> _WORK ORDER_
State only how many lines below include the word "Revenue".

> _RECORDED INFORMATION_
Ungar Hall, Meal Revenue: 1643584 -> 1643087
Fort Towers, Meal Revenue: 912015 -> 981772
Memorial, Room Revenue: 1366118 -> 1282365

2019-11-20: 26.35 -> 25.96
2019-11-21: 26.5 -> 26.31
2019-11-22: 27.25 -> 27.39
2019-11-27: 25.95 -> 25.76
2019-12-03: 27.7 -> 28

==

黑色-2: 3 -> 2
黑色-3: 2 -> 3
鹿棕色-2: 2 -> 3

> _EXERCISE SOLUTION_
3